A second and quite different scenario involves a request for stockholder action. When directors submit to the stockholders a transaction that requires stockholder approval (such as a merger, sale of assets, or charter amendment) or which requires a stockholder investment decision (such as tendering shares or making an appraisal election), but which is not otherwise an interested transaction, the directors have a duty to “exercise reasonable care to disclose all facts that are material to the stockholders’ consideration of the transaction or matter and that are or can reasonably be obtained through their position as directors.” A failure to disclose material information in this context may warrant an injunction against, or rescission of, the transaction, but will not provide a basis for damages from defendant directors absent proof of (i) a culpable state of mind or nonexculpated gross negligence, (ii) reliance by the stockholders on the information that was not disclosed, and (iii) damages proximately caused by that failure.

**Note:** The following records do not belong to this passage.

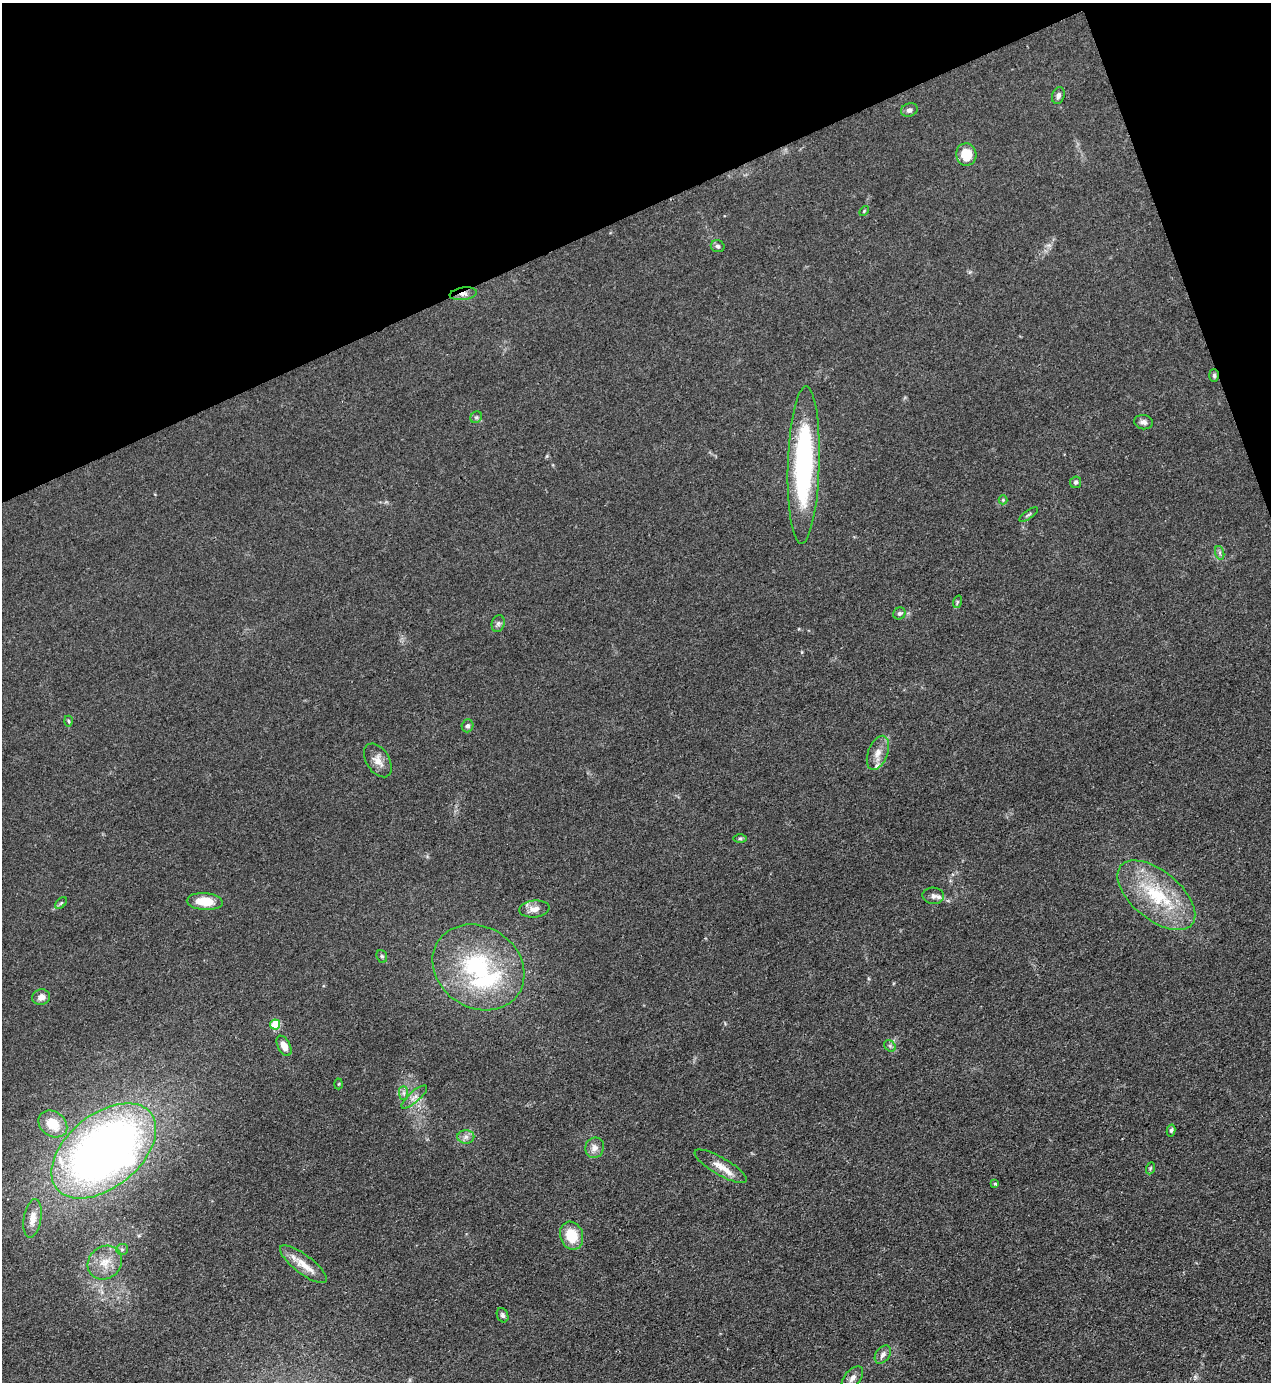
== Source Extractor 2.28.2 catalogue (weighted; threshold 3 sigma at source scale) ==
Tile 3 of 4 x 4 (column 3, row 1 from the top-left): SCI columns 2822-4090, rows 4143-5522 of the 5510 x 5523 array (HDU 1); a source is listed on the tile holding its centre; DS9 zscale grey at full resolution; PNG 1273 x 1384 px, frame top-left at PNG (2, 3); each listed source drawn as its Kron ellipse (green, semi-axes under 4 px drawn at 4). Shown black and unused: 18% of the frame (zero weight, under 3 of 4 exposures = <1% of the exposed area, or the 3 px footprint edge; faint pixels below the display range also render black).
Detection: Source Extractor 2.28.2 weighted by HDU 2 'WHT'; one run over the whole footprint, this tile lists its part. Background 0.0432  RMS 0.0049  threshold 0.0221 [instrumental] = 3 sigma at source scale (4.5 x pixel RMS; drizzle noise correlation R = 1.50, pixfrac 1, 0.05/0.05 arcsec/px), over >= 5 px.
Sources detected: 57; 2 inside a brighter object's white glare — neither listed nor drawn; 3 inside a brighter listed object's ellipse — not listed separately; the other 52 listed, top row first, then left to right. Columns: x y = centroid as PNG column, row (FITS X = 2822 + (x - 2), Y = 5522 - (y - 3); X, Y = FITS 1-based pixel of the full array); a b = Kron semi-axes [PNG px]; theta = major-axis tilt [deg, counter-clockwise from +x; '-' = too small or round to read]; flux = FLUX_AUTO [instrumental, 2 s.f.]
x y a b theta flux
1058 96 9 6 72 1.7
909 110 8 6 20 1.7
966 155 11 10 - 10
864 211 6 3 46 0.55
718 246 7 6 - 1
463 294 13 6 9 2.6
1214 376 6 5 - 0.97
476 417 6 5 - 0.88
1144 422 9 7 -10 2
804 465 79 16 88 90
1076 482 6 5 - 1.3
1003 500 4 4 - 0.49
1029 515 11 3 36 0.84
1220 553 7 4 -72 0.98
957 602 6 4 72 0.64
899 613 6 5 - 1.1
498 624 8 6 75 1.4
69 721 5 3 - 0.54
468 726 6 5 - 1.3
878 753 18 9 69 4.6
378 760 18 11 -57 4.7
740 838 6 4 0 0.77
1156 895 46 24 -40 34
933 896 11 8 -3 2.3
205 902 18 8 -4 11
61 903 7 4 45 0.79
534 909 15 8 6 3.8
382 956 6 5 - 0.82
478 967 48 40 -34 61
41 997 9 7 15 2.9
275 1024 5 5 - 21
284 1046 11 6 -63 4.3
890 1046 6 5 - 0.93
339 1084 5 3 - 0.42
404 1093 7 4 -90 1.2
414 1097 16 5 41 2.6
53 1124 15 12 -37 11
1171 1130 6 4 78 0.92
466 1137 8 7 - 2.1
595 1148 10 9 - 2.9
104 1151 60 36 39 330
721 1166 29 8 -30 5.9
1151 1168 6 4 69 0.69
995 1184 3 3 - 0.68
32 1218 19 8 81 4.6
572 1236 14 11 -70 13
122 1249 6 5 - 0.98
105 1263 18 16 41 8.5
303 1264 28 9 -37 7.4
503 1315 7 5 -66 1.2
883 1354 10 7 53 2.1
852 1378 13 7 49 3
Overlapping masked pixels (flux is a lower limit): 2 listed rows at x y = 463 294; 1214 376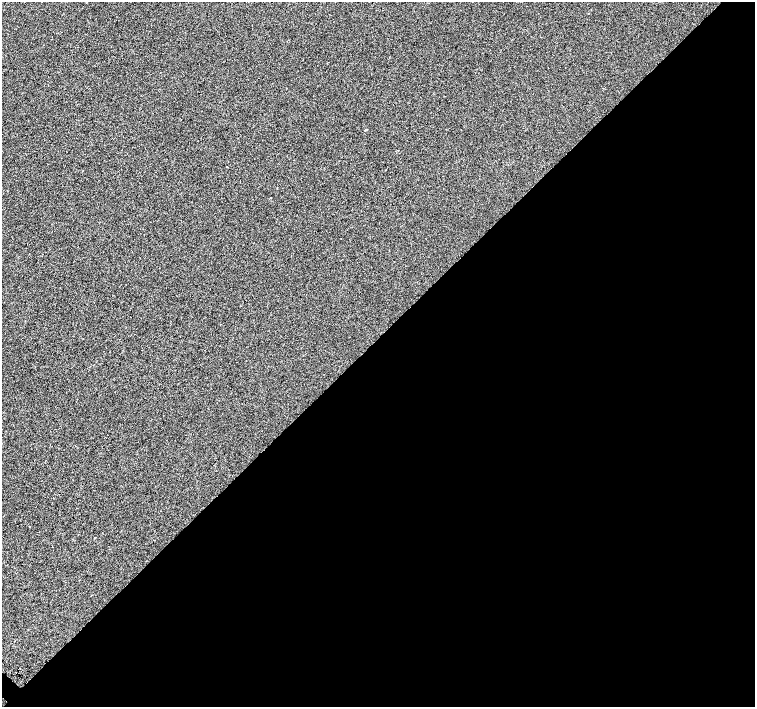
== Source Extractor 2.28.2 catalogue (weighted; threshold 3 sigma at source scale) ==
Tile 12 of 4 x 4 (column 4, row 3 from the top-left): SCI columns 4521-6026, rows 1661-3069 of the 6080 x 6080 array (HDU 1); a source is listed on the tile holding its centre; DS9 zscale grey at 2 x 2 block average (1 PNG px = mean of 2 x 2 image px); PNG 757 x 709 px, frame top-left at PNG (2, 2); no overlay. Shown black and unused: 52% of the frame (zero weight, under 2 of 3 exposures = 3% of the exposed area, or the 3 px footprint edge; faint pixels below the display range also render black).
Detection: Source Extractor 2.28.2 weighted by HDU 2 'WHT'; one run over the whole footprint, this tile lists its part. Background 0.0012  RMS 0.012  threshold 0.0537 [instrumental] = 3 sigma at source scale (4.5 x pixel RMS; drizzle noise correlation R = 1.50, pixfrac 1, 0.0396/0.0396 arcsec/px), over >= 5 px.
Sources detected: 11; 2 cosmic-ray / hot-pixel residue — not listed; the other 9 listed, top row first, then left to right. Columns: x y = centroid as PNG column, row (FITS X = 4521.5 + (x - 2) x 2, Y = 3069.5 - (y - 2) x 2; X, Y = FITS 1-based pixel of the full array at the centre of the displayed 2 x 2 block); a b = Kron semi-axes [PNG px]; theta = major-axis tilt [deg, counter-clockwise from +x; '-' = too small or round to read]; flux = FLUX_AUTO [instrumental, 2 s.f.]
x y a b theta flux
588 13 2 2 - 0.92
365 130 2 2 - 6.9
227 167 2 2 - 3.3
270 198 2 2 - 4.7
220 324 2 2 - 8.3
324 374 2 2 - 1
29 526 2 2 - 6.5
95 538 2 2 - 15
53 547 2 2 - 0.79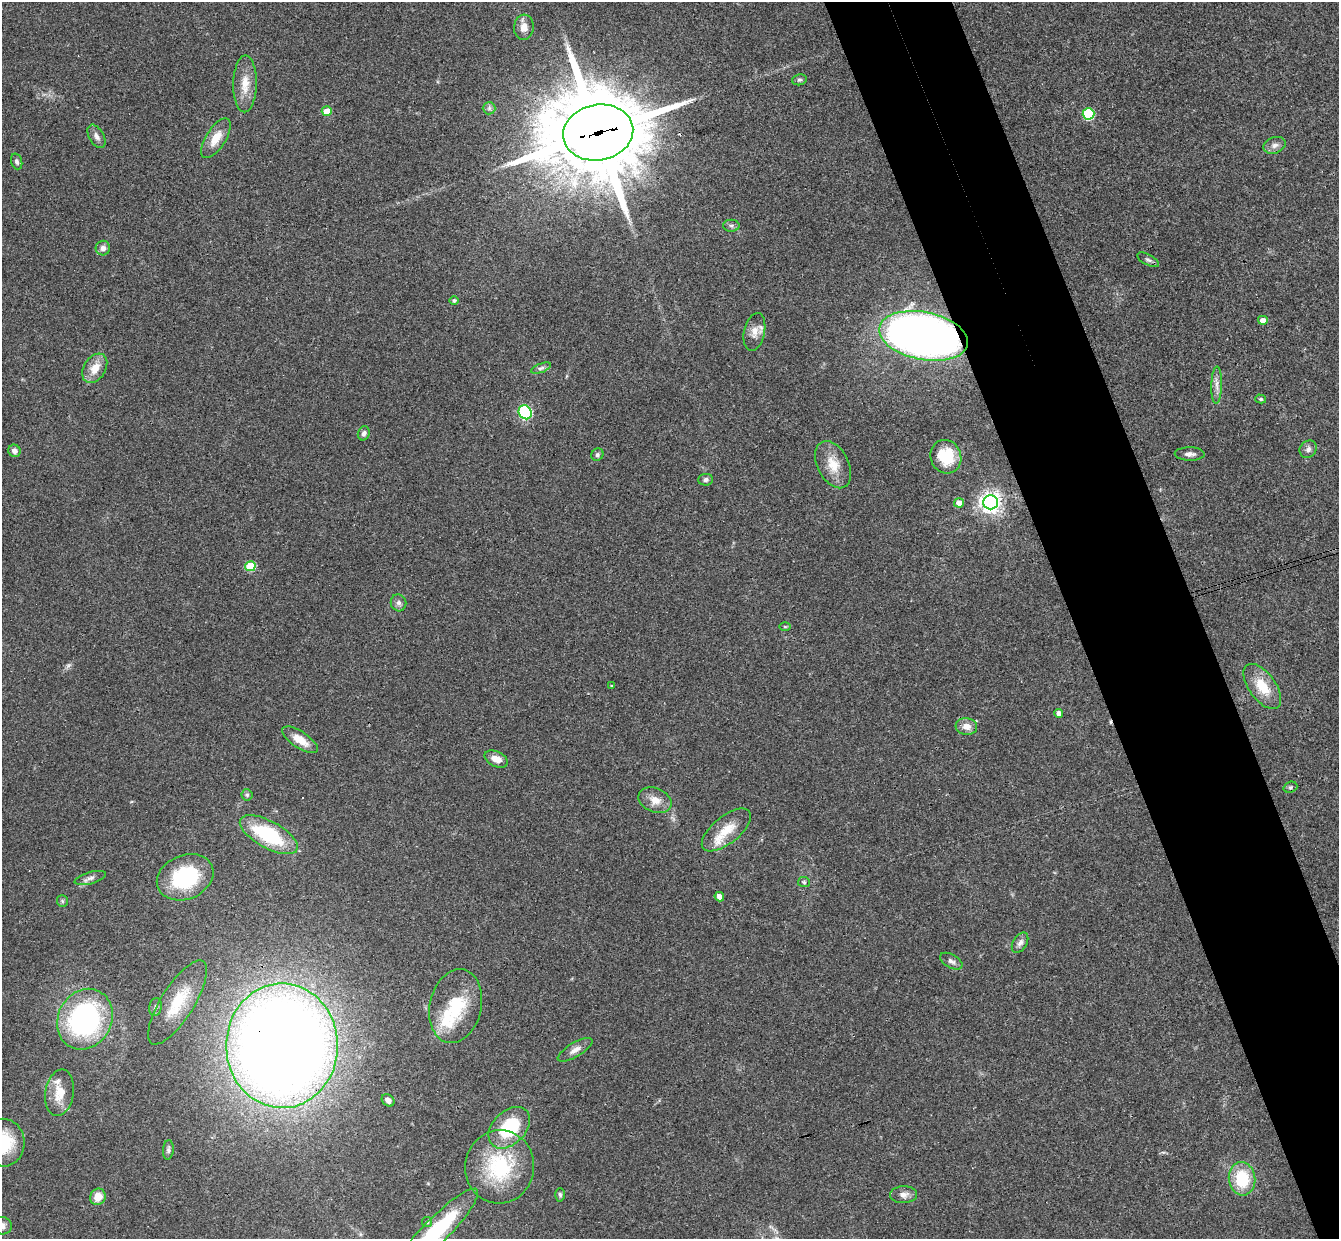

A third scenario involves a corporate fiduciary who speaks outside of the context of soliciting or recommending stockholder action, such as through “public statements made to the market,” “statements informing shareholders about the affairs of the corporation,” or public filings required by the federal securities laws. In that context, directors owe a duty to stockholders not to speak falsely:
Whenever directors communicate publicly or directly with shareholders about the corporation’s affairs, with or without a request for shareholder action, directors have a fiduciary duty to shareholders to exercise due care, good faith and loyalty. It follows a fortiori that when directors communicate publicly or directly with shareholders about corporate matters the sine qua non of directors’ fiduciary duty to shareholders is honesty.
“[D]irectors who knowingly disseminate false information that results in corporate injury or damage to an individual stockholder violate their fiduciary duty, and may be held accountable in a manner appropriate to the circumstances.” (“When the directors are not seeking shareholder action, but are deliberately misinforming shareholders about the business of the corporation, either directly or by a public statement, there is a violation of fiduciary duty.”). Breach “may result in a derivative claim on behalf of the corporation,” “a cause of action for damages,” or “equitable relief . . . .”
The fourth scenario arises when a corporate fiduciary buys shares directly from or sells shares directly to an existing outside stockholder. Under the “special facts doctrine” adopted by the Delaware Supreme Court in Lank v. Steiner, a director has a fiduciary duty to disclose information in the context of a private stock sale “only when a director is possessed of special knowledge of future plans or secret resources and deliberately misleads a stockholder who is ignorant of them.” If this standard is met, a duty to speak exists, and the director’s failure to disclose material information is evaluated within the framework of common law fraud. If the standard is not met, then the director does not have a duty to speak and is liable only to the same degree as a non-fiduciary would be. It bears emphasizing that the duties that exist in this context do not apply to purchases or sales in impersonal secondary markets.